His reply stings more than an acid burn. “Liar.”

His look of disgust makes tears burst in my eyes before he turns on his heel and heads for the door.

“Where are you going?” The words leave my mouth before I can stop them. He can’t stack a million dollars on the table and then leave. He can fake it all he likes, but this is not how an employee–employer relationship works.

Dante freezes partway through the door, his hand shooting up to grip the frame. “Camille needs me. She has a fever.”

“Camille is sick?”

Finally, his eyes find mine.

A new fear erupts inside me when he bobs his chin.

“Then why did you come?” I’m not aiming to be mean. I am simply trying to understand why he would ever place me before the well-being of his child. Perhaps if he can explain it to me, I’ll understand why I’ve been struggling not to do the same.

My chin quivers when he answers, “I don’t know, Lucia.
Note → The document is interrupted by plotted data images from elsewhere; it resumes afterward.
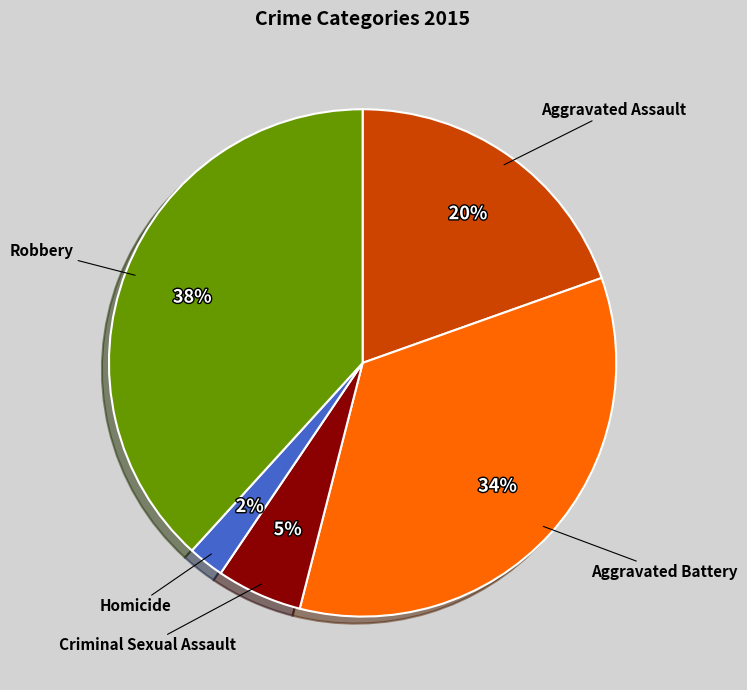

Is there any slice that represents more than half of the pie?

No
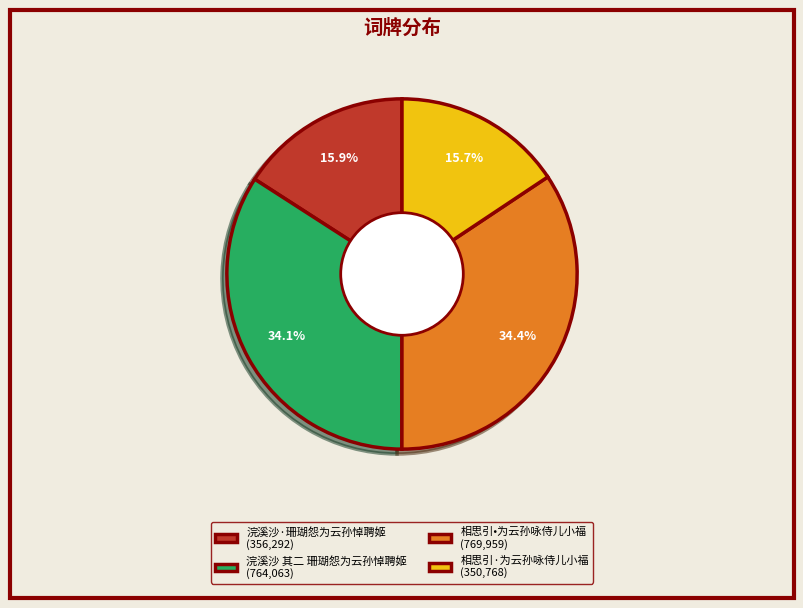

What is the total percentage of 浣溪沙·珊瑚怨为云孙悼聘姬 (356,292) and 浣溪沙 其二 珊瑚怨为云孙悼聘姬 (764,063)?

50.0%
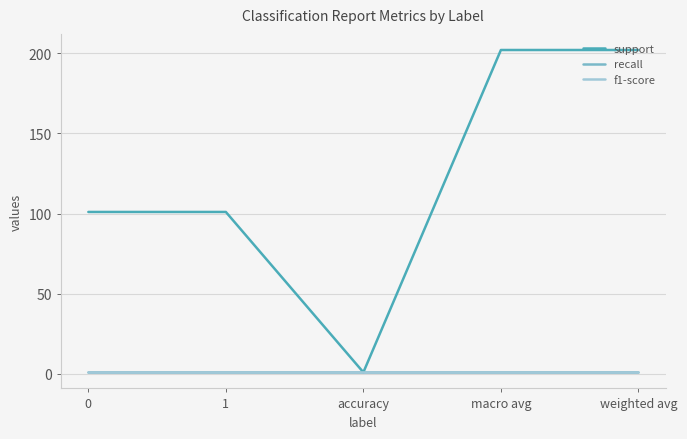

Does the chart display data point markers on the line(s)?

No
Why did I come?”

He walks through the door and slams it shut before I can voice a single reply.

Although my brain screams at me to let him go, before I can remember my objectives, I race into my apartment, throw on a pair of sweats, rip off my wig, then hightail it out the door.

Dante is sliding into the driver’s seat of the SUV when I reach the underground garage. Even though he could drive away before I slot into the passenger seat, his only response to my sudden arrival in his peripheral vision is the firming of his grip on the wheel.